取り組む課題:
A – 「子どもらしさ」についての文章から、「4.「子どもらしさ=自信」と考える」で始まり「これらは単なる思い付きではありません。」で終わる部分を一字一句そのまま書き写してください。
B – 「子どもらしさ」についての文章を、示されている最後の文の続きから書き進めてください。

提供テキスト:
^^^^^^^^^^^^^^^^

講座293 「子どもらしさ」って何?
今回は「子どもらしさ」です。
「子ども」とは、児童(小学生)と考えて下さい。
前回までの復習もしながら解説します。
2.復習・「幼児らしさ」
3.児童期「子どもらしさ」とは何か?
4.「子どもらしさ=自信」と考える
5.「自信」には種類がある
6.低学年の「自信」
7.中~高学年の「自信」
8.まとめ
1.復習・「赤ちゃんらしさ」
これまでに「○○らしさ」をひとことで解説してきました。
「赤ちゃんらしさ」は、《泣く・確かめる・追う》です。
「幼児らしさ」は、《めいっぱい遊ぶ》です。
これらは単なる思い付きではありません。
その陰にある発達の仕方をまとめた結果です。
《泣く・待つ・追う》だと、発信能力・待機能力・接近能力という「能力の発揮」が陰にあります。
人は自分の能力を発揮した時に、成功すれば喜び、失敗すれば落ち込みます。
赤ちゃんも同じです。
さらに、乳児期は「愛着形成」という人生の土台を築き上げる超重要な時期です。
成功すれば母親との間に基本的信頼感が生まれ、失敗すれば不信感が生まれます。

^^^^^^^^^^^^^^^^

提供データ:

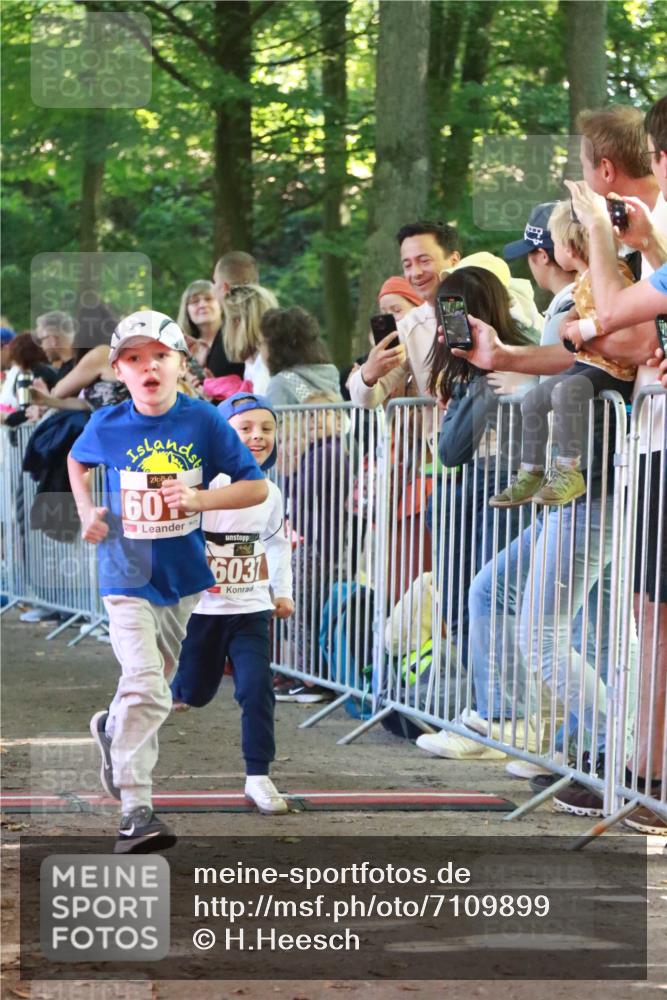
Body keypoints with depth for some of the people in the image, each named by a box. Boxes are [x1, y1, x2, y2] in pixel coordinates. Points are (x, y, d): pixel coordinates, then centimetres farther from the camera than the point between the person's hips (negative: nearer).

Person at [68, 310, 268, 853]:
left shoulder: (205, 421, -10)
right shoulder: (106, 426, -8)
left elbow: (257, 487, -7)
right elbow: (77, 461, 16)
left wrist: (199, 499, -21)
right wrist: (88, 513, 1)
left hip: (184, 579, 3)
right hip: (128, 579, -3)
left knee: (153, 684, 20)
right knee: (146, 689, -18)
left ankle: (112, 729, 52)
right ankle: (135, 810, -15)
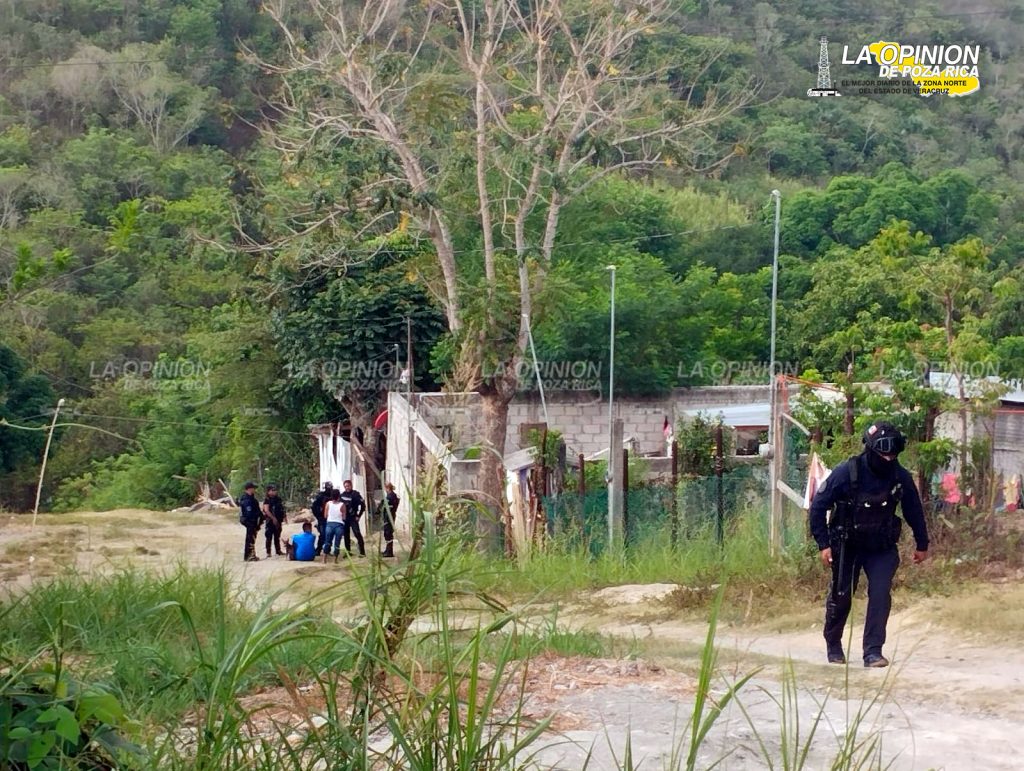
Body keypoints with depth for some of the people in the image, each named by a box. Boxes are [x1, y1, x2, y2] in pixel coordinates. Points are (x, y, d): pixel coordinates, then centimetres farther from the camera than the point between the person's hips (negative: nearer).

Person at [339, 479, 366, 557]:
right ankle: (348, 551, 19)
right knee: (346, 535, 10)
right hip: (344, 518, 6)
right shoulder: (342, 495, 8)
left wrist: (358, 515, -12)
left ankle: (362, 552, -15)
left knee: (357, 533, -14)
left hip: (353, 518, -6)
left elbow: (362, 505, -12)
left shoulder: (355, 494, -9)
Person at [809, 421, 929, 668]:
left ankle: (873, 651, -8)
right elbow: (818, 506, -14)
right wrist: (823, 544, -16)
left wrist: (922, 544, 13)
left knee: (881, 594, -14)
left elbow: (914, 511, 4)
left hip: (882, 547, 2)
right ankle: (833, 645, 31)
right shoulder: (847, 472, -22)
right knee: (841, 596, 7)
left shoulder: (901, 477, -13)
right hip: (847, 545, -1)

^^^^^^^^^^^^^^^^

記述した解答:
A –
4.「子どもらしさ=自信」と考える
5.「自信」には種類がある
6.低学年の「自信」
7.中~高学年の「自信」
8.まとめ
1.復習・「赤ちゃんらしさ」
これまでに「○○らしさ」をひとことで解説してきました。
「赤ちゃんらしさ」は、《泣く・確かめる・追う》です。
「幼児らしさ」は、《めいっぱい遊ぶ》です。
これらは単なる思い付きではありません。

B –
愛着形成は、「成功 >失敗」「信頼 >不信」の結果として築かれます。
多少の失敗や不信を乗り越えた方が「強く」形成されると考えていいでしょう。
あとは赤ちゃんの性格やその時の事情など人それぞれの都合です。
これが乳児期(0歳~1歳半)における「赤ちゃんらしさ」への対応です。
2.復習・「幼児らしさ」
《めいっぱい遊ぶ》の周辺にはどんなキーワードがあったでしょう?
次の一枚にキーワードがちりばめられています。
(1)生活のすべてが遊び
(2)安心の中で遊ぶ
(3)NGは退屈と不安
(4)理想は熱中体験(フロー体験)
(5)イヤイヤ期は感情を言葉にして葛藤を助ける(自律心の育成)
(6)なぜなぜ期は疑問に対応して認識を助ける(好奇心の育成)
(1)~(6)が幼児らしさの全体像です。
「イヤイヤ」も「なぜなぜ」も幼児にとっては広い意味での「遊び」です。
「イヤイヤ」も「なぜなぜ」もめいっぱいさせて構いません。
でも現実には「イヤイヤ」と「なぜなぜ」は対応が面倒ですよね。
①自分の思い通りにしたがる
②自分でやりたがる
③自分の感情をうまく表現できない
④自分のタイミングで何でも知りたがる
ですから、幼児と大人はここでぶつかります。
ぶつかっていいのです。
ぶつかることで幼児は、
「今はしちゃいけないんだ」「迷惑がかかるんだ」という罪悪感
「これは恥ずかしいことなんだ」という恥ずかしさ
「どうしてなんだろう?」「知りたいんだけどなあ」という疑問
を感じます。
そして、こうした葛藤を通して、自主性や自律性を身につけて育ちます。
ですから結果的に、
【遊び・自主性】 >【罪悪感・恥ずかしさ・疑問】
となれば幼児期はクリアして次の段階に進めます。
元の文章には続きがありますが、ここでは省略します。